▶ **TASK TO CARRY OUT**: Throughout the records below, find each line holding "beret" and copy it.

-- RECORDED INFORMATION follows --

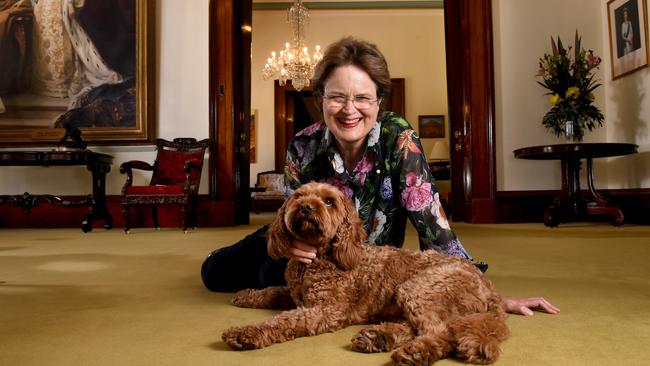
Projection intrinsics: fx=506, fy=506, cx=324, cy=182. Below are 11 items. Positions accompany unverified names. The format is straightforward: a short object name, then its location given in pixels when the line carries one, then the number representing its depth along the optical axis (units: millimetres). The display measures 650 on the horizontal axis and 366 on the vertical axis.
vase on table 5531
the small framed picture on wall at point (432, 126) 11305
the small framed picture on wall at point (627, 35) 5543
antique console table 5625
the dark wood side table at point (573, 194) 5242
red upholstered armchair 5551
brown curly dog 1245
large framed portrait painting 6312
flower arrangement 5523
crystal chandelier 8844
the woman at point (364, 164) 1776
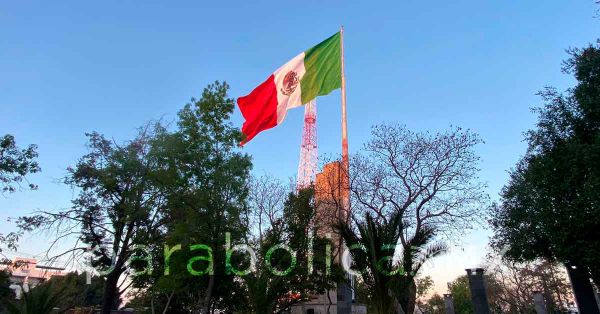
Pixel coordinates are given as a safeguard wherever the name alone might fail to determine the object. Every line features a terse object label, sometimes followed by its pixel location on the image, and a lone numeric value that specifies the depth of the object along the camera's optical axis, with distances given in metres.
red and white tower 33.53
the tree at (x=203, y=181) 16.95
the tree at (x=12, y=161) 14.37
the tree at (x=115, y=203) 19.39
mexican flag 17.70
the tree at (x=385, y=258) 10.57
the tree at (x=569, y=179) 13.31
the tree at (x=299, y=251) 22.81
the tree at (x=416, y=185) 16.45
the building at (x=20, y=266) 16.78
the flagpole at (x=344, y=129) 16.03
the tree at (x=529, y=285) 37.59
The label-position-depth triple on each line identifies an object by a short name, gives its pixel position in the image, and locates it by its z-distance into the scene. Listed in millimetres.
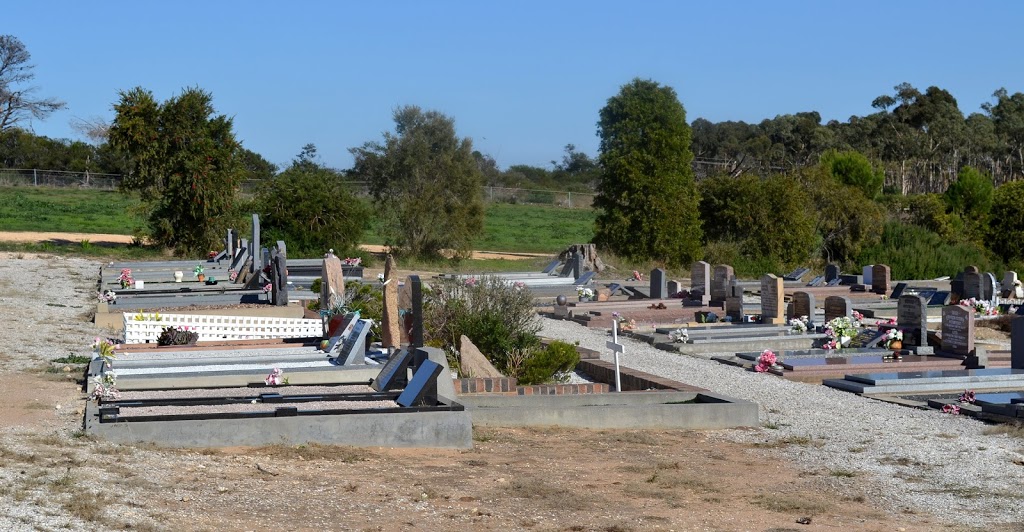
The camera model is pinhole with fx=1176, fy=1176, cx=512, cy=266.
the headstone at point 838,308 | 19688
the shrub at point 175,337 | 14602
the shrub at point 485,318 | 13141
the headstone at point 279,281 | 19453
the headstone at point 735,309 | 21156
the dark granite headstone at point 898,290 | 26062
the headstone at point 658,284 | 24031
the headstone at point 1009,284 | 26016
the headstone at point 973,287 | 24531
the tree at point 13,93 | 66938
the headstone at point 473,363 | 11977
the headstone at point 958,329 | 16250
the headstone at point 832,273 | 29531
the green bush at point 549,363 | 12531
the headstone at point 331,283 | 16297
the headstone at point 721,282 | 23016
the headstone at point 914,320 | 16969
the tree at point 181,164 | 30578
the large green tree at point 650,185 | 34031
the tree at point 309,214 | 31781
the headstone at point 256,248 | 22734
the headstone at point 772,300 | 20094
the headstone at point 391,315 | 12766
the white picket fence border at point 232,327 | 15117
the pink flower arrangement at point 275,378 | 11461
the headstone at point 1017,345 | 15227
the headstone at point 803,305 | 20469
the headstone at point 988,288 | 24516
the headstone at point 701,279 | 23266
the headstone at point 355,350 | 12562
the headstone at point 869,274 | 27509
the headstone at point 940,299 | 25234
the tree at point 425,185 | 34156
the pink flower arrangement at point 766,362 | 15461
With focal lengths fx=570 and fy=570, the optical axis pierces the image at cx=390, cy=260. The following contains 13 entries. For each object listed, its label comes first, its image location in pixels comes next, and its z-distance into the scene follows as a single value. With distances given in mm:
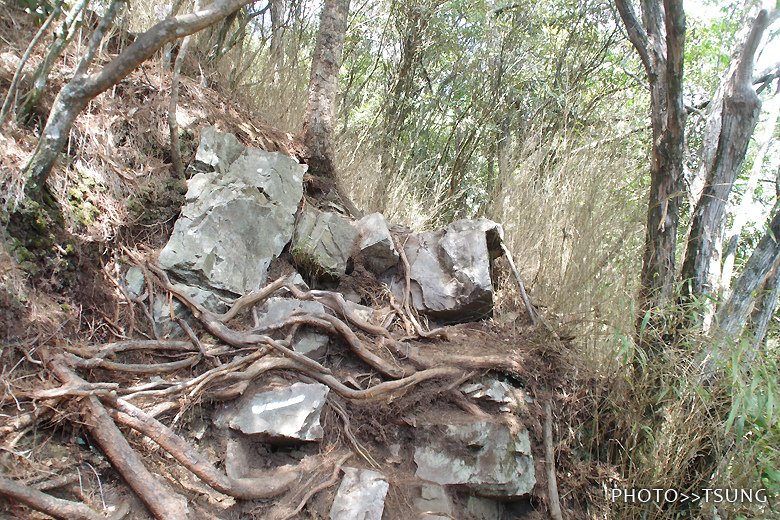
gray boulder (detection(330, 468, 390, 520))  2479
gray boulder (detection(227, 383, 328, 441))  2592
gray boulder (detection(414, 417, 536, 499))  2986
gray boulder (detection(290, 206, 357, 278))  3750
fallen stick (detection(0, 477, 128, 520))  1779
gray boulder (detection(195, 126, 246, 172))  3680
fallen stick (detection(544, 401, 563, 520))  3105
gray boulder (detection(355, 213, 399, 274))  4004
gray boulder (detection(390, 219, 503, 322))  3898
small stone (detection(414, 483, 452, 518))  2793
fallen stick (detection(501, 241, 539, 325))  3963
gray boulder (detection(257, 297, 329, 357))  3146
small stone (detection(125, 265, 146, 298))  2949
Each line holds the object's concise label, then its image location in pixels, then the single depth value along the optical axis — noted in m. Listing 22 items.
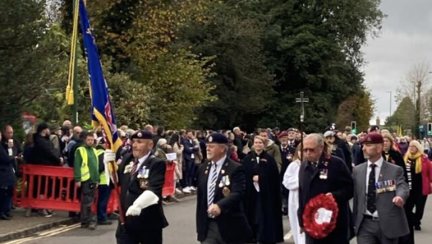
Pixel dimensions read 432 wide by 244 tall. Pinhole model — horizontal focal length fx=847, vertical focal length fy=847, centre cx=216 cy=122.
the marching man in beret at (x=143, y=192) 8.47
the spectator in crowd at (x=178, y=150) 23.50
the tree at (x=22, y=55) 18.09
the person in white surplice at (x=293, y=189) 12.52
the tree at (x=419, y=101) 89.88
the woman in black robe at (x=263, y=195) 13.75
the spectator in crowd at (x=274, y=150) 15.38
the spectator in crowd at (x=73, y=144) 17.05
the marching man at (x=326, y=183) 8.58
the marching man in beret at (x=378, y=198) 8.50
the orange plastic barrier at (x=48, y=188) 17.03
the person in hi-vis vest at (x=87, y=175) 16.17
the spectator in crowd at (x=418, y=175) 16.33
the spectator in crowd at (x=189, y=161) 25.25
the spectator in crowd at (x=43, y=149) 17.12
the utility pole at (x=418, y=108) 89.44
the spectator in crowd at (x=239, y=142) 28.09
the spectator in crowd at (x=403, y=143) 22.34
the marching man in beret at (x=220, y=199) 8.60
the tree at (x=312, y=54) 58.81
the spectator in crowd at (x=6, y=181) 16.27
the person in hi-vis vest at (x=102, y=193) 16.66
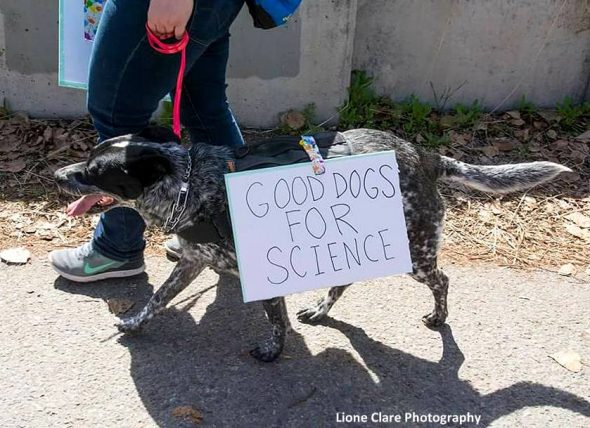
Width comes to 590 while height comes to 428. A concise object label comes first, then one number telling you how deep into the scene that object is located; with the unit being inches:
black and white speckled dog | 109.2
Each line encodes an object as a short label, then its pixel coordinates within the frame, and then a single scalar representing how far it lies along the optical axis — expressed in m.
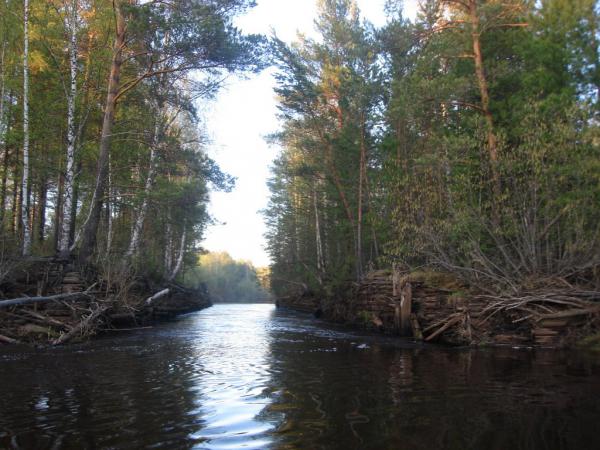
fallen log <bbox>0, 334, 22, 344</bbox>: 11.59
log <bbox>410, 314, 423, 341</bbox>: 14.39
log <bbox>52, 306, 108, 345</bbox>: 11.83
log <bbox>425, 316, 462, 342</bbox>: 13.08
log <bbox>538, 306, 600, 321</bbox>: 11.09
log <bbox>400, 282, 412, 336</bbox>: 15.52
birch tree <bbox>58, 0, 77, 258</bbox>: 15.44
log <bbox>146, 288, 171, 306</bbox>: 18.08
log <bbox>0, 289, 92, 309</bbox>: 10.64
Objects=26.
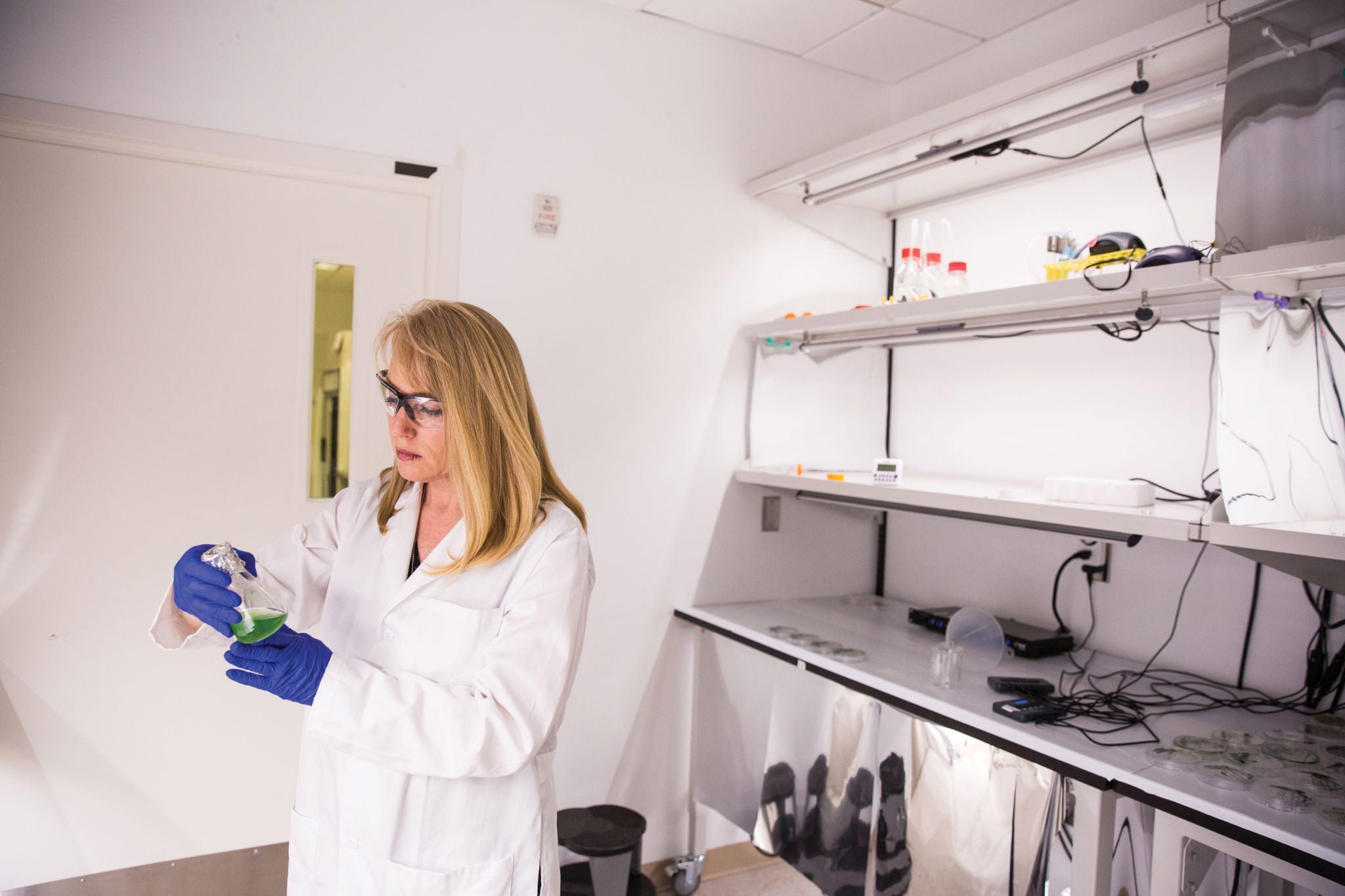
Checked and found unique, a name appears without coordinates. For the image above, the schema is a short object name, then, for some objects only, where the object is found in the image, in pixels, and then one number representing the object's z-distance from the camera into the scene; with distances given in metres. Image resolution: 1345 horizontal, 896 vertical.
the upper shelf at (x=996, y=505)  1.61
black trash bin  2.19
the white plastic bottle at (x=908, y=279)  2.26
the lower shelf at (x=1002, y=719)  1.30
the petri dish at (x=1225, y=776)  1.43
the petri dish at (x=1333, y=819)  1.28
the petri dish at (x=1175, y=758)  1.51
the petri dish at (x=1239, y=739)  1.60
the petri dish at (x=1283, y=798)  1.34
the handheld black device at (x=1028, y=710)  1.70
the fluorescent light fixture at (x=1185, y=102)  1.68
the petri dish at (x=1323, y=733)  1.65
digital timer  2.29
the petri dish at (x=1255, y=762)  1.48
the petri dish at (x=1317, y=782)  1.39
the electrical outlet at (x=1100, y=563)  2.25
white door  1.89
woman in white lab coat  1.19
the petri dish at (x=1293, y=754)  1.51
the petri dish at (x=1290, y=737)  1.61
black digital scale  2.19
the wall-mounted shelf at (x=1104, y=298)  1.39
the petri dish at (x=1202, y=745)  1.56
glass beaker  1.94
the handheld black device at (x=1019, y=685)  1.85
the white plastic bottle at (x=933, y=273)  2.31
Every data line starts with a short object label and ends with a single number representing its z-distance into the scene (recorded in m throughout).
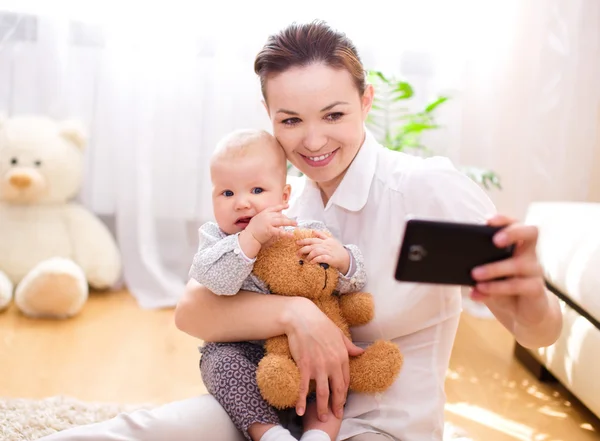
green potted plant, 2.37
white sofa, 1.73
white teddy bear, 2.50
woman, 1.10
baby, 1.09
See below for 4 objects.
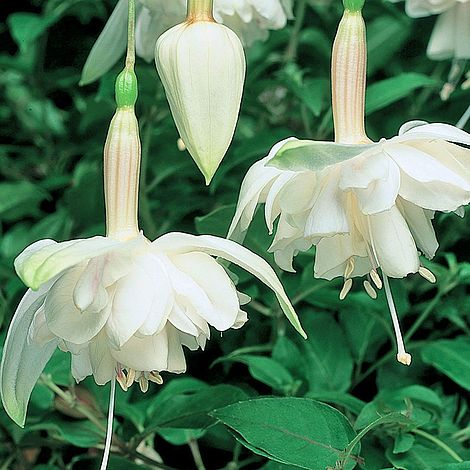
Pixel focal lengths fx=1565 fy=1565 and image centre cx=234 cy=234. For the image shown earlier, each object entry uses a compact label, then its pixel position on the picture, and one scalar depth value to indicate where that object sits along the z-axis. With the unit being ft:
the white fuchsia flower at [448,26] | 1.39
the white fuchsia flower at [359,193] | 1.10
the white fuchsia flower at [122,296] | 1.06
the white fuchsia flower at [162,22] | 1.29
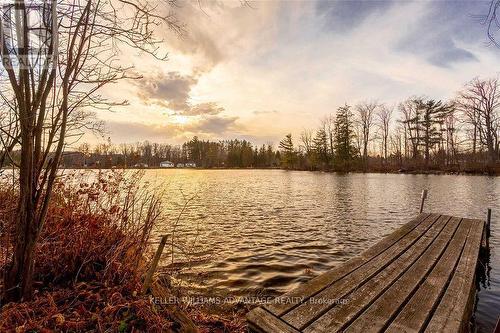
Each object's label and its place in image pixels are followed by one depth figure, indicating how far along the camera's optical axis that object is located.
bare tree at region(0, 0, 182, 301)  2.89
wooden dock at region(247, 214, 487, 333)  2.76
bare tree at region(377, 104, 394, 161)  61.72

-- RECORDED INFORMATION concluded --

▶ **ANSWER SECTION**:
the marching man in beret at (x=143, y=192) 8.47
the marching man in beret at (x=378, y=198) 8.50
the marching man in beret at (x=220, y=199) 8.60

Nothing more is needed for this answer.